Task item: Please pull out every line of the data below that contains the word "managed", and copy each one in full.

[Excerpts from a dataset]
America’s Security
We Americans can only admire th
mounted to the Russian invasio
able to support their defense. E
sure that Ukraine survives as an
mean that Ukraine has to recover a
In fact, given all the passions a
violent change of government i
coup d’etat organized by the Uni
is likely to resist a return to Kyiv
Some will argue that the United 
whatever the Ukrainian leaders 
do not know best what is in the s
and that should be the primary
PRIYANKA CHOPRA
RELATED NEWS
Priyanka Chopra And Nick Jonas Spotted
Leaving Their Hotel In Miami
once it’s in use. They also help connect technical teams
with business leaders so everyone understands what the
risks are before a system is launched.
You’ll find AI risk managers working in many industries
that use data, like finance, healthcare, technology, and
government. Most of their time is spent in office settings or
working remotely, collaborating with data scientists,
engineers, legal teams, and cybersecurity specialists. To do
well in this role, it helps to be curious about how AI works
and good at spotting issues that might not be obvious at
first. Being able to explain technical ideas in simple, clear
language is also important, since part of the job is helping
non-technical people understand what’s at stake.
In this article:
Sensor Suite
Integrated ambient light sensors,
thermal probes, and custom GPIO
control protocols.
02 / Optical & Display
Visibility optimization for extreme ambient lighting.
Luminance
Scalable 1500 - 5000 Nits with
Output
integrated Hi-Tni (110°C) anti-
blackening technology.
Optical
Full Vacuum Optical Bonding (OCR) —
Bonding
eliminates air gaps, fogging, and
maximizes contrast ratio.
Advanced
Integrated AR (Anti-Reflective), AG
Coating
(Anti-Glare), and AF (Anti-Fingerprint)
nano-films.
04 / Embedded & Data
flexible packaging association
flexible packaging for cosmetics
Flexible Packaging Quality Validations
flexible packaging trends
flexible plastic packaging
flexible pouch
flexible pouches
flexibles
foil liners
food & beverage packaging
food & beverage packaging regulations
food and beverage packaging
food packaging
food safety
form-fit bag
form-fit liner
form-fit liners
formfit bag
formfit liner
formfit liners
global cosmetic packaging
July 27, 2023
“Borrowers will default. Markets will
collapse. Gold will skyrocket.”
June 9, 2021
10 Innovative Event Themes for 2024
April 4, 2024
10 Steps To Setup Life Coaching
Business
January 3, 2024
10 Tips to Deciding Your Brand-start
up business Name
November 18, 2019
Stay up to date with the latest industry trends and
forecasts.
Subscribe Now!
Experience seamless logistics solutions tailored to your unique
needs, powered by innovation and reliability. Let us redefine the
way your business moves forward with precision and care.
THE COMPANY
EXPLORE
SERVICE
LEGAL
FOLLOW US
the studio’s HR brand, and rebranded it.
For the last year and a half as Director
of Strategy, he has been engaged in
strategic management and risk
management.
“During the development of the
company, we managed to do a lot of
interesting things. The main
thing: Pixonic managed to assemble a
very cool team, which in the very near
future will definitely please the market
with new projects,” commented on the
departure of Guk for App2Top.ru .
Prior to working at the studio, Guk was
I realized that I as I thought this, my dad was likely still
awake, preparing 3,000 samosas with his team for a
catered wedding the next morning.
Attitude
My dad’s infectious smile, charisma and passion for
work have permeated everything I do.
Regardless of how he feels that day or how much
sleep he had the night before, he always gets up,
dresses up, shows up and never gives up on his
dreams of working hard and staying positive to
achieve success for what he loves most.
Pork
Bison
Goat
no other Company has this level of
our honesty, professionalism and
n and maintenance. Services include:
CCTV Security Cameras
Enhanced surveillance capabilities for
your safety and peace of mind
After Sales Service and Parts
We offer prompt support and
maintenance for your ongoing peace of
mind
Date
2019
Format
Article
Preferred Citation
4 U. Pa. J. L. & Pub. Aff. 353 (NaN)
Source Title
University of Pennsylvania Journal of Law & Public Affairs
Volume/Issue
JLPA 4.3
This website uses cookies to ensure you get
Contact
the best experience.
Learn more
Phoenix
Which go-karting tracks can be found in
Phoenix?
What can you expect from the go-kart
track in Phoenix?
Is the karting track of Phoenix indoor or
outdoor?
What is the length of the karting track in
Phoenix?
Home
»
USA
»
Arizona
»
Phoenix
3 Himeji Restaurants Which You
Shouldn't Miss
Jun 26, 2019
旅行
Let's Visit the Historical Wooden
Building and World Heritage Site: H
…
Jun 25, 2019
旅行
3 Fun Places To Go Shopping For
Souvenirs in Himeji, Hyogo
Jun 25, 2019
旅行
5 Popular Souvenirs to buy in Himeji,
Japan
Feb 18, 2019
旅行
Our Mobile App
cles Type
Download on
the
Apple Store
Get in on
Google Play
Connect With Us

Answer area:
company, we managed to do a lot of
thing: Pixonic managed to assemble a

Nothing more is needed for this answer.